More "GPS" That Isn’t
A very nice article in the Dallas Morning News today entitled “Zip Codes Paint Portrait Of Dallas” by Cheryl Hall (good work, Cheryl). I suggest you go read it and also spend a little time with the included interactive map on the same page … then come back here and tell me you privacy concerns … or your kudos, for that matter.
You can go direct to the map here
Years ago when GPS wasn’t even a common public access utility and fellow named Jack Dangermond and his wife, Laura formed a little firm in Redlands, California, to do land use analysis studies. Today their company is called ESRI (and by the way, still debt-free and privately held, big props to the Dangermonds for resisting the all to common sell out to venture capitalists who make all the money and stifle all the initiatives) and is the world leader in specialized Geographic Information System (GIS) software. GIS simply means taking a database of, for an example, property ownership records and displaying and analyzing those records visually by plotting the records on a map … tying the geographical aspects of the data to the textual.

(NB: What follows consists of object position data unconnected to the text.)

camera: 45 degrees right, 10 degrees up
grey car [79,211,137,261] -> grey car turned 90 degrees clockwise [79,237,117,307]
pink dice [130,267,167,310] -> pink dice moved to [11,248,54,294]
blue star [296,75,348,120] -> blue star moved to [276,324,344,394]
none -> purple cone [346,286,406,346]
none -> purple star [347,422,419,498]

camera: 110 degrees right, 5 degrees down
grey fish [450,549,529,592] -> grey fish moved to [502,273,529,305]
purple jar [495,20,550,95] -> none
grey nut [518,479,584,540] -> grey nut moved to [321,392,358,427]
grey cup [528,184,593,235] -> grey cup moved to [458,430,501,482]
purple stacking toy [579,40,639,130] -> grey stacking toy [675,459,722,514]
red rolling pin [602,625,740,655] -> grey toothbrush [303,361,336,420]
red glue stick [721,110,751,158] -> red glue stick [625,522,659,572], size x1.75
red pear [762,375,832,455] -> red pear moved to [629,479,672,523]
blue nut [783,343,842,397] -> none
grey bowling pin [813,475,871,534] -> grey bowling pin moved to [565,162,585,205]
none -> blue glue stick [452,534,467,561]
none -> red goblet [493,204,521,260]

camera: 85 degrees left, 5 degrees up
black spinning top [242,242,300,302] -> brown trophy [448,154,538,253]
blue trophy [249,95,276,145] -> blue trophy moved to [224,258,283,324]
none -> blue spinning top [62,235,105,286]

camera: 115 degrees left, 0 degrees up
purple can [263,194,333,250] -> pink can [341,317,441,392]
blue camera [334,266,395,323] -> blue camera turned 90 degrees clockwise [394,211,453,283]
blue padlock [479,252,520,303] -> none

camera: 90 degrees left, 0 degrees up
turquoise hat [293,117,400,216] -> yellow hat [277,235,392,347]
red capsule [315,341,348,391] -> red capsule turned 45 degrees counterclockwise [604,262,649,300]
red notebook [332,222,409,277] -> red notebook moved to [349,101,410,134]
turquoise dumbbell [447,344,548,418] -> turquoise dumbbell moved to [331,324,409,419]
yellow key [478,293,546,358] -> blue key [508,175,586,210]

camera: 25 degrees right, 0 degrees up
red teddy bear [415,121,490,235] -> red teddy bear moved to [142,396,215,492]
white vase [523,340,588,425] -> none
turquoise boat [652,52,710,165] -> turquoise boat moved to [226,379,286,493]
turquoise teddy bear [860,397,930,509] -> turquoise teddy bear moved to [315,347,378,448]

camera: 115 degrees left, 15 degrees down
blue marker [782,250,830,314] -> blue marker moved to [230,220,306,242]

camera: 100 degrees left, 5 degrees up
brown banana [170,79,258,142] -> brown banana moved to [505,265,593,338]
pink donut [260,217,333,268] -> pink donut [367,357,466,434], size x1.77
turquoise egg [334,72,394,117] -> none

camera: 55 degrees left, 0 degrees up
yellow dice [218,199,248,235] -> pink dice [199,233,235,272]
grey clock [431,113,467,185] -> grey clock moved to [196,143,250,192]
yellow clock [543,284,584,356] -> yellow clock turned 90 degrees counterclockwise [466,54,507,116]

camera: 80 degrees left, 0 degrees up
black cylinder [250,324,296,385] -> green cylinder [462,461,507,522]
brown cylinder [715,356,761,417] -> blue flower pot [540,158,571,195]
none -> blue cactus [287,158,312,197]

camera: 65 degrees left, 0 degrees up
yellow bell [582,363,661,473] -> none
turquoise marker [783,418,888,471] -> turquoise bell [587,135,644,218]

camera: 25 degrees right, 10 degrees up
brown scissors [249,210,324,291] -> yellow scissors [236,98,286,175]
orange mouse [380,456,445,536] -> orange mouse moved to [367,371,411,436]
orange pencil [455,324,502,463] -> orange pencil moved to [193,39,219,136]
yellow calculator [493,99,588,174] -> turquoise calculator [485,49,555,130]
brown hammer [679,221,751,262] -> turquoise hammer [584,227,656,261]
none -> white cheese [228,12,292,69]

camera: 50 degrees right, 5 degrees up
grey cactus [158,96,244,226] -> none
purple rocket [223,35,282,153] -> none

When GIS got started there was essentially no competition for ESRI’s products, there was ESRI and everyone else unsuccessfully playing catchup. Software being what it is, ESRI today has many competitors, some very capable. But ESRI saw the proper vision from the early days. They don’t just make the software … they actively find the data to go behind the GIS and integrate it … sometimes for a fee (and a good fee, too, ESRI’s annual revenues are at least 2/3 of a billion bucks) and often for free as well, to get the word out to the world and make the world aware of the “Power Of Place”.
The Dallas example is a great illustration of this principle in action. All the data “behind the map” is available somewhere … often even for free such as the volumes of information collected by the US Census. Individually, though, the data don’t do much. Collected, standardized and, most importantly, displayed on a map by readily understood geographic subdivisions such as Zip Codes the data become powerful and insightful.
But I mentioned privacy at the head of the article. There’s no private information being disclosed here, so why even question it … what do you, gentle reader, care if someone collects non-identifiable data regarding the demographics of your and makes it publicly available?
Tried to buy homeowners insurance in Florida lately? Wonder why your auto insurance costs twice what a friend across town pays? Wonder why home mortgages are hard to get approved on “your side of the tracks” but seem to be nearly given away across town?
You’re looking at the reason, folks. ESRI makes a lot of those millions and millions in profit from firms who decide what they will offer and how much the customers will pay based strictly on where those customers live and who lives there with them. When you talk about or think about privacy and GPS issues, make sure you go a little deeper into your mental review. It isn’t the knowledge of where someone is that might adversely affect their life … it is the knowledge of their location and all the other aspects of their lives gathered together on one computer screen that gives me a little shiver up and down my spine.